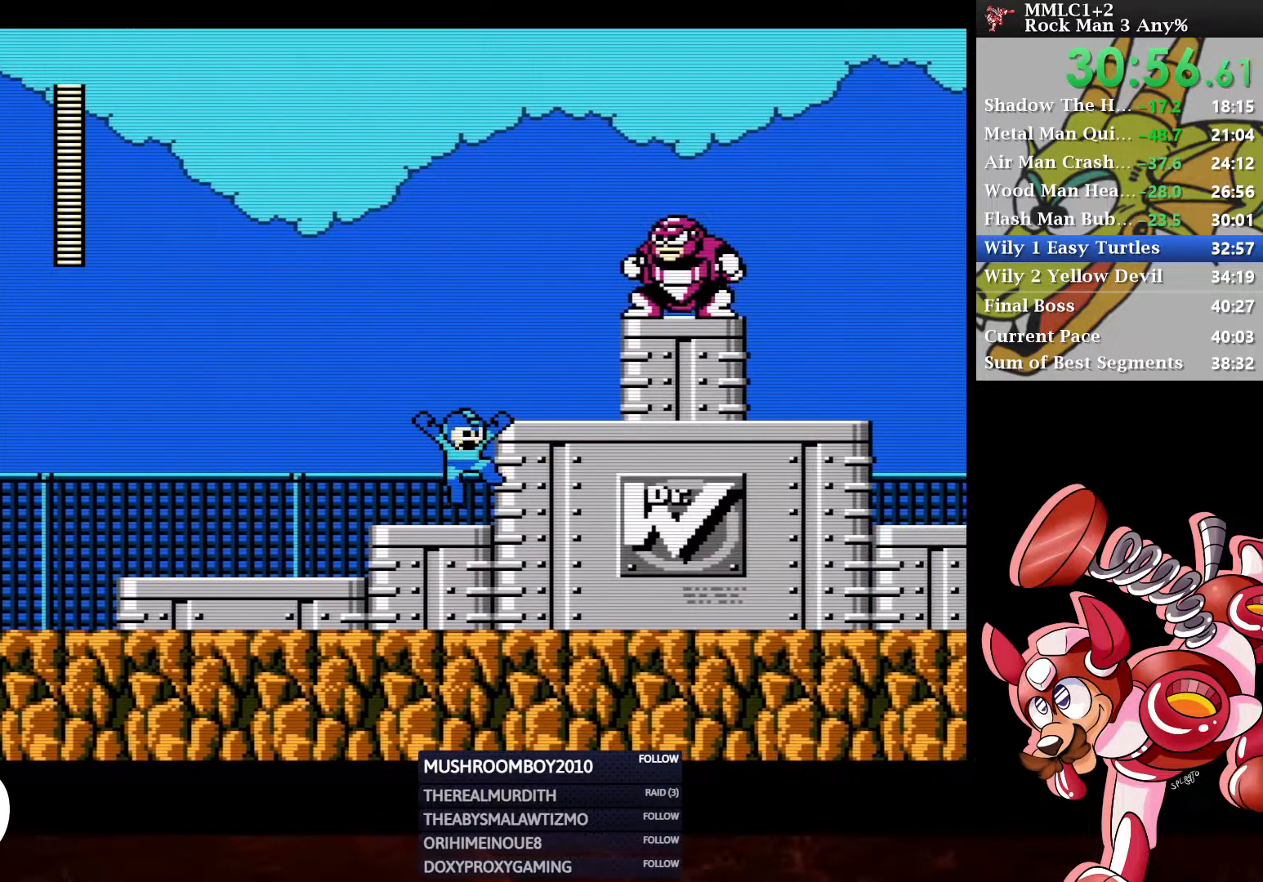
{"buttons": ["DPAD_RIGHT"], "left_stick": "center", "right_stick": "center", "events": [[117, "A", "up"], [167, "A", "down"], [367, "A", "up"]]}
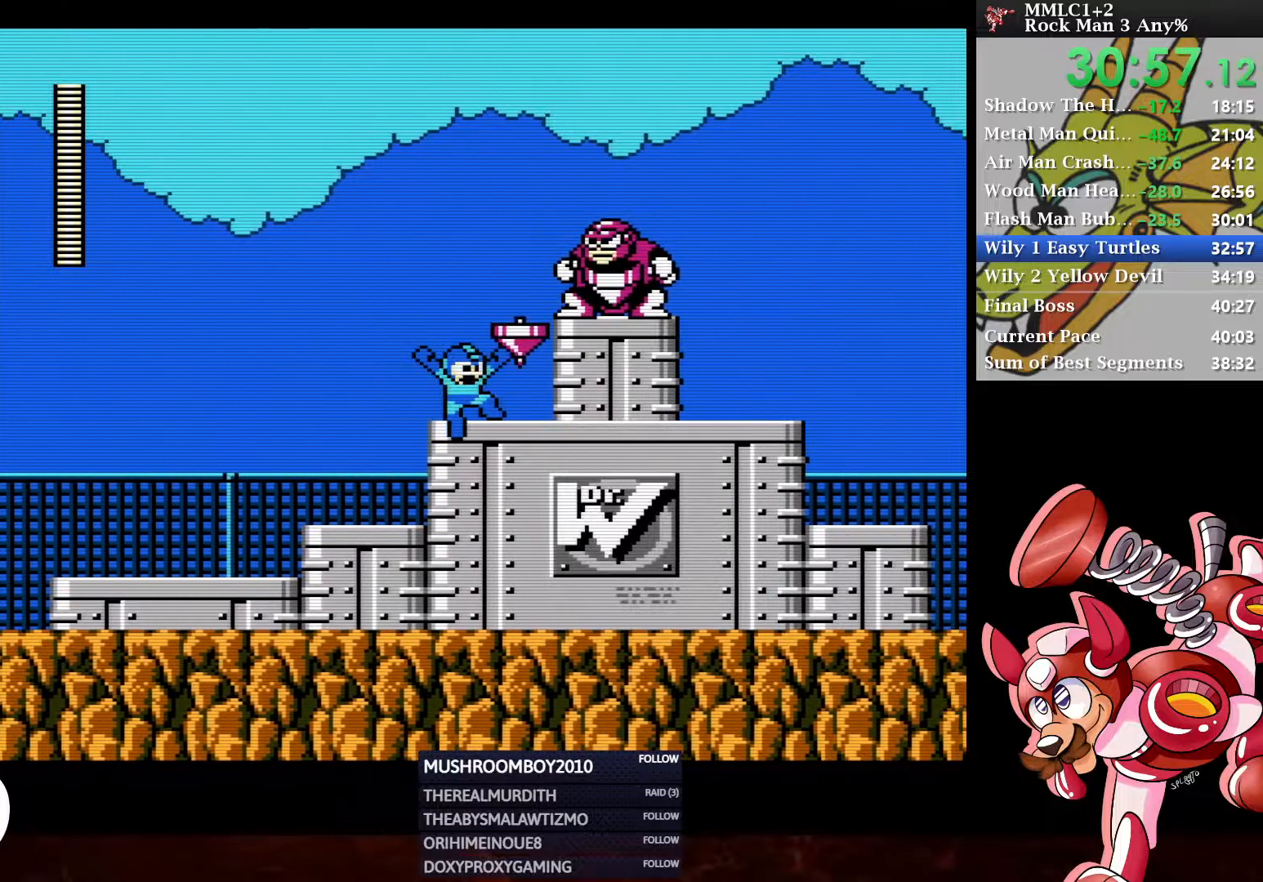
{"buttons": ["DPAD_RIGHT"], "left_stick": "center", "right_stick": "center", "events": [[33, "A", "down"], [233, "A", "up"], [283, "DPAD_RIGHT", "up"], [333, "DPAD_RIGHT", "down"]]}
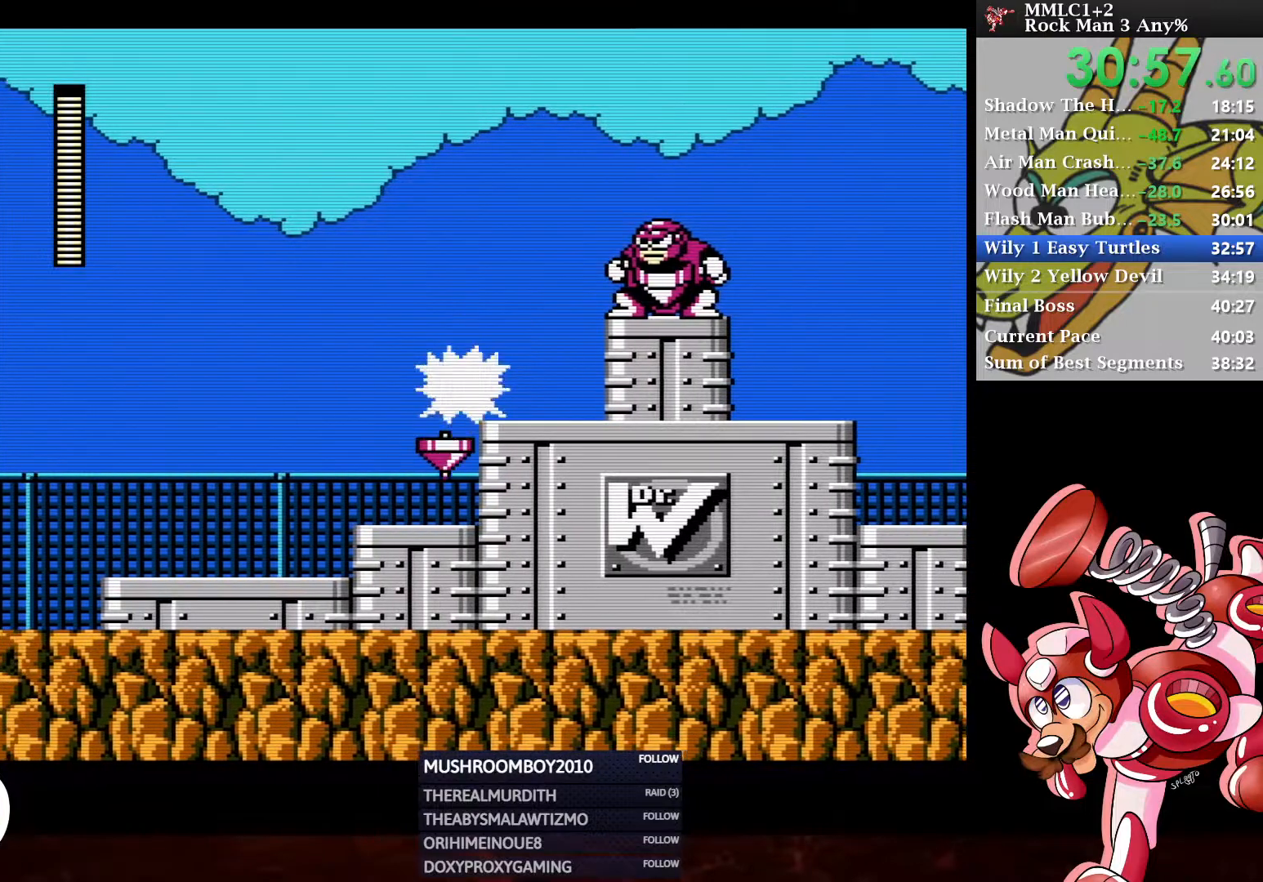
{"buttons": ["DPAD_DOWN", "DPAD_RIGHT"], "left_stick": "center", "right_stick": "center", "events": [[50, "A", "down"], [133, "Y", "down"], [383, "A", "up"], [400, "Y", "up"], [450, "DPAD_DOWN", "down"]]}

Problem description:
Reproduce the listing above exactly, without a single picture.

Written solution:
{"buttons": ["DPAD_RIGHT"], "left_stick": "center", "right_stick": "center", "events": [[117, "A", "up"], [167, "A", "down"], [367, "A", "up"]]}
{"buttons": ["DPAD_RIGHT"], "left_stick": "center", "right_stick": "center", "events": [[33, "A", "down"], [233, "A", "up"], [283, "DPAD_RIGHT", "up"], [333, "DPAD_RIGHT", "down"]]}
{"buttons": ["DPAD_DOWN", "DPAD_RIGHT"], "left_stick": "center", "right_stick": "center", "events": [[50, "A", "down"], [133, "Y", "down"], [383, "A", "up"], [400, "Y", "up"], [450, "DPAD_DOWN", "down"]]}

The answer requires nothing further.